The roof was steep, and sloped down into low, projecting eaves. It had four rooms on the ground-floor, and others in the attic, and an immense chimney at each end. Not a vestige of it remains. Two or three decayed fig-trees, with shrubs and vines, linger about the place, and here and there a flower grown wild serves "to mark where a garden has been." Such, at least, was the case a few years since; but these may have likewise passed away. A stone* marks the site of the house, and an inscription denotes its being the birthplace of Washington.

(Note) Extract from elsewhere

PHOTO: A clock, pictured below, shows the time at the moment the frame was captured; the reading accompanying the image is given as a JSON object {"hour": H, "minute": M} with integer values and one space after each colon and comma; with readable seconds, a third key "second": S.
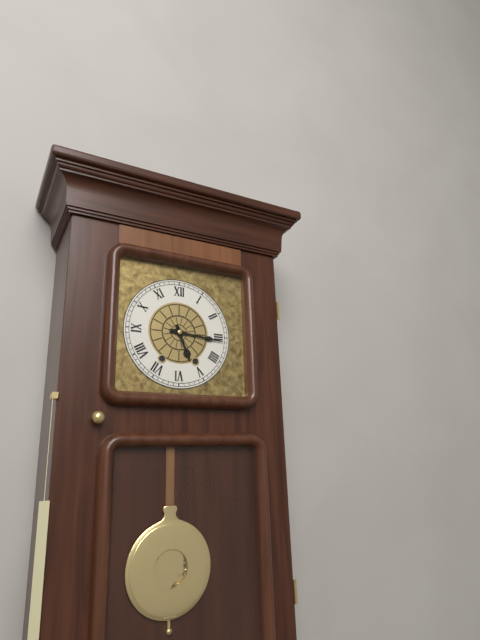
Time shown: {"hour": 5, "minute": 16}
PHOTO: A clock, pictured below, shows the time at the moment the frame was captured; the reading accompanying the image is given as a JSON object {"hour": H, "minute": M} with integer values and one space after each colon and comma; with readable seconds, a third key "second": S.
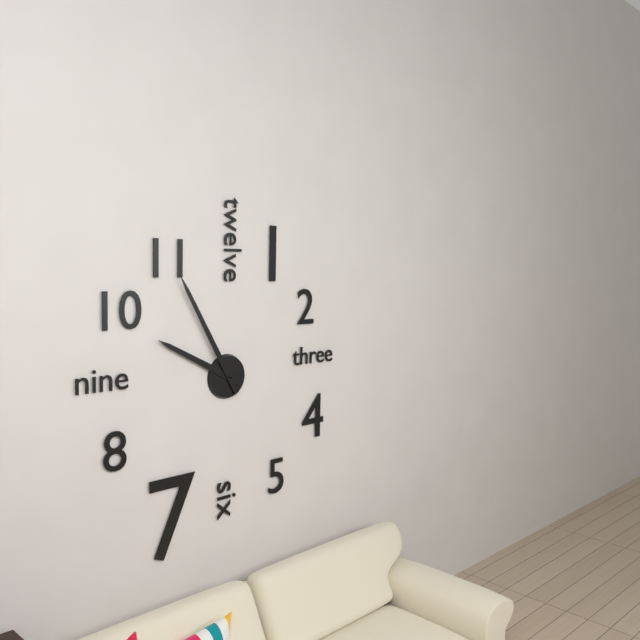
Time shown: {"hour": 9, "minute": 55}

We have entered with some minuteness into this genea. logical detail; tracing the family step by step through the pages of historical documents for upward of six centuries; and we have been tempted to do so by the documentary proofs it gives of the lineal and enduring worth of the race. We have shown that, for many generations, and through a variety of eventful scenes, it has maintained an equality of fortune and respectability, and whenever brought to the test has acquitted itself with honor and loyalty. Hereditary rank may be an illusion; but hereditary virtue gives a patent of innate nobleness beyond all the blazonry of the Herald's College.

*Placed there by George W. P. Custis, Esq.